The idea that the Wall Street crisis makes a third term for Michael Bloomberg more appealing to voters sounds familiar to Randy Mastro, a former deputy mayor who served under Rudy Giuliani.
"Looking back at historical precedents, the same argument was made after 9/11 when Rudy Giuliani was in office," Mastro said in a telephone interview yesterday.
Mastro said calls for Giuliani to stay in office after his second term "was an issue that was aired publicly and not brought up by him." He added, "It was Rudy Giuliani who put an end to it and said it would be undemocratic to stay on."
(The way Giuliani’s attempt to stay on after 9/11 actually played out was somewhat more complicated, and was abandoned in large part because it proved to be an unpopular idea.

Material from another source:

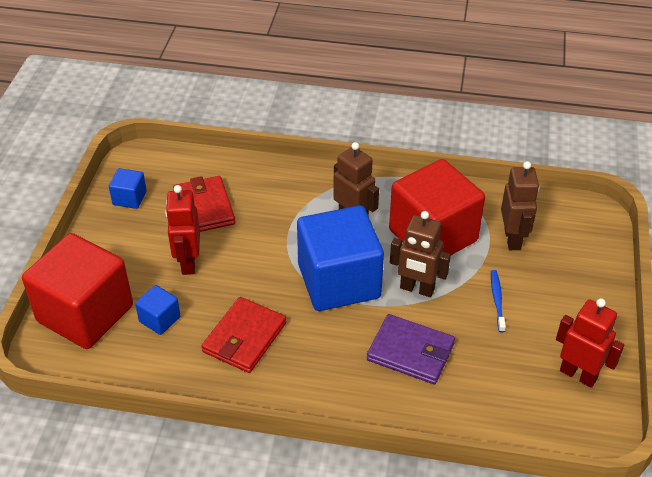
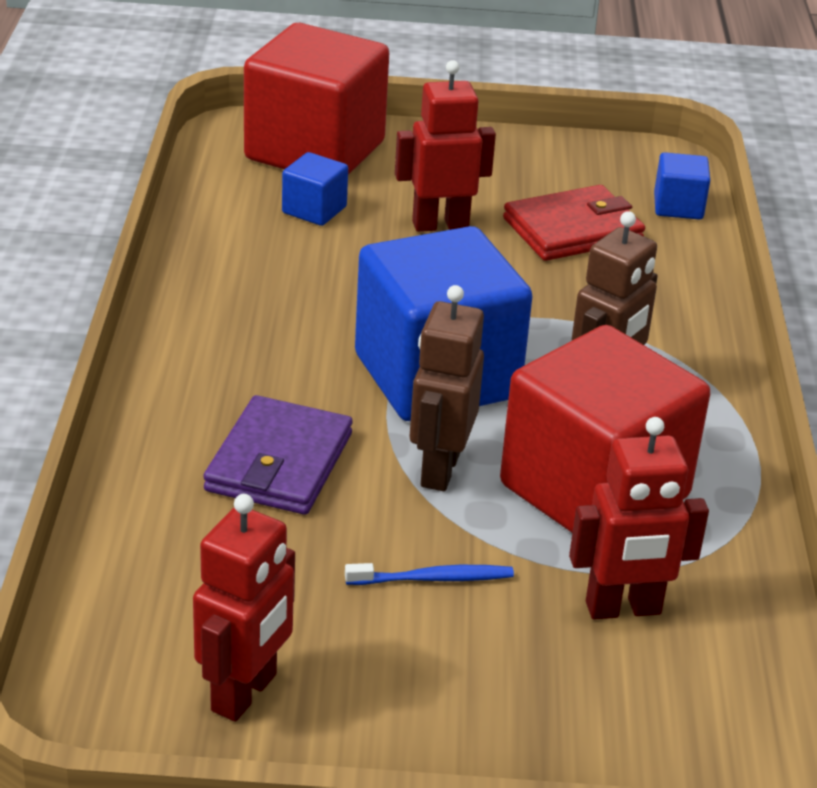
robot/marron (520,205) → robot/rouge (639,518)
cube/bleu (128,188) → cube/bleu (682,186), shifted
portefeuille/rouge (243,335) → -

Freddy Ferrer, who was running to succeed Giuliani at the time, received a big political boost by speaking out loudly against it.)
The current mayor has taken an open-ended approach.
Mastro declined to speculate on why Bloomberg has not more clearly stated his position on term limits ("You’d have to ask him"), but he did say, "At an earlier point in time, Mayor Bloomberg made it very clear that he thought that would be undemocratic. So, if he’s going to be consistent over time, this is a question that should only be addressed by the voters, and not the local legislature."